VAT refund from the budget
Clause 98.9 of Article 98 of the TCU allows the “transfer for the benefit of the surviving entities” of the non-refunded amounts of taxes. However, clause 184.9 of Article 184 of the TCU, which envisages rules for VAT refund for the final tax period of a taxpayer, is mute on whether the successor company may receive such a refund. Therefore, in respect of merger, acquisition and split-up procedures, the preferable option appears to be carrying the available negative VAT amount forward rather than applying for a VAT refund as the former allows to transfer this tax attribute to the successor company. If such carrying forward is not possible or not preferable for any reasons, the surviving company will likely have to defend its right to claim the VAT refund due to the terminating company in a court of law.
In respect of overpaid tax, if recorded in the taxpayer’s name in the electronic tax records system (administered by the tax authorities), the relevant amounts shall be transferred to the record of the successor company as envisaged in clause 3 of chapter 1 of part II of the Regulation on Maintaining Real-Time Records on Taxes and Duties, Customs and Other Payments Due to Budgets, Unified Social Security Contributions, approved by the Order of the Ministry of the Finance of Ukraine No. 422 dated April 7, 2016.
Along with useful tax attributes, the merging company may be in a tax debt position. Article 98 of the TCU provides that, in case of “merger of two or more taxpayers”, or in case of a split-up, the transfer of tax liabilities and tax debt applies as well.

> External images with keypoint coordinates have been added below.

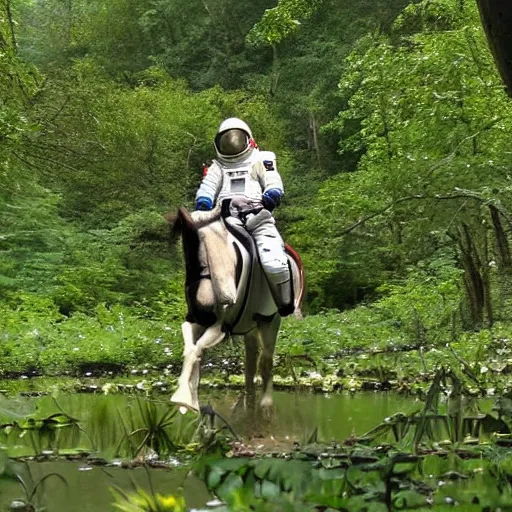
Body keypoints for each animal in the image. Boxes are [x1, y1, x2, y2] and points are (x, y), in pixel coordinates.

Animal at [168, 199, 304, 412]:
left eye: (205, 252)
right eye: (187, 258)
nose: (202, 306)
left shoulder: (220, 326)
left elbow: (197, 349)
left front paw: (184, 399)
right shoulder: (196, 322)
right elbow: (190, 350)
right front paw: (187, 397)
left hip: (271, 320)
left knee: (265, 362)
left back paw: (265, 405)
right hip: (250, 326)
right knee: (250, 366)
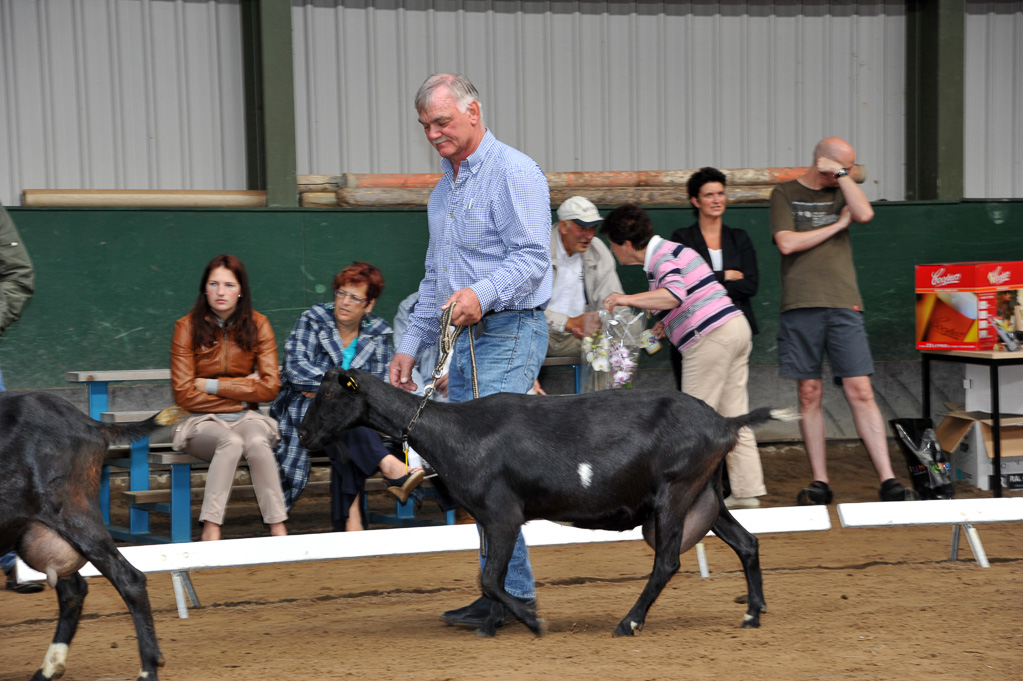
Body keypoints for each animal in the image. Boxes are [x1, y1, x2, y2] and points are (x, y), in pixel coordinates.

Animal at [0, 390, 186, 678]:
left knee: (129, 579)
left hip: (73, 514)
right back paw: (49, 668)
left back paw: (148, 669)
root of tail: (90, 424)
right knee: (73, 590)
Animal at [298, 366, 793, 638]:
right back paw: (752, 613)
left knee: (667, 562)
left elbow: (489, 579)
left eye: (329, 394)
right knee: (747, 543)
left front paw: (533, 621)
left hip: (676, 491)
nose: (302, 434)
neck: (456, 432)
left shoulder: (503, 514)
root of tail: (725, 421)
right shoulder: (486, 518)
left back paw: (628, 623)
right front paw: (491, 624)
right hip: (704, 495)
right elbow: (490, 577)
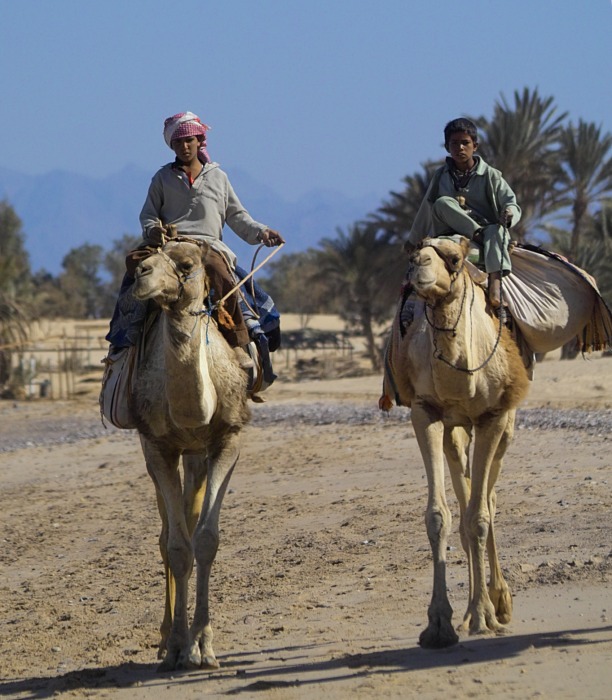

However, under clause 98.3 of Article 98 of the TCU, in the spin-off procedure, no transfer of tax burden applies, except where the tax authorities conclude that such a reorganization may result in improper settlement of tax liabilities or tax debt by the reorganized entity. This rule applies primarily to taxpayers that have a tax pledge imposed upon their property or where the taxpayer “exercised the right to restructure the tax debt”.
Therefore, taking into account the VAT exempt treatment, the spin-off procedure may be the preferred option, where the taxpayer is willing to transfer, for whatever reasons, a portion of its assets to another entity.
Although the Tax Code of Ukraine is silent on transferability of certain tax attributes to the successors within corporate restructurings procedures, subject to proper planning, the corporate reorganization procedures can be neutral from the Ukrainian CIT and VAT perspectives. Still, certain technical issues related to the transfer of tax assets to the successor companies may arise. It should also be noted that the tax implications relating to reorganizations may be “adjusted” by the tax authorities as the latter are empowered to conduct a tax audit if a taxpayer starts a reorganization. These factors require thorough analysis and preparation to the contemplated corporate restructurings depending on the specific circumstances and goals of such corporate changes.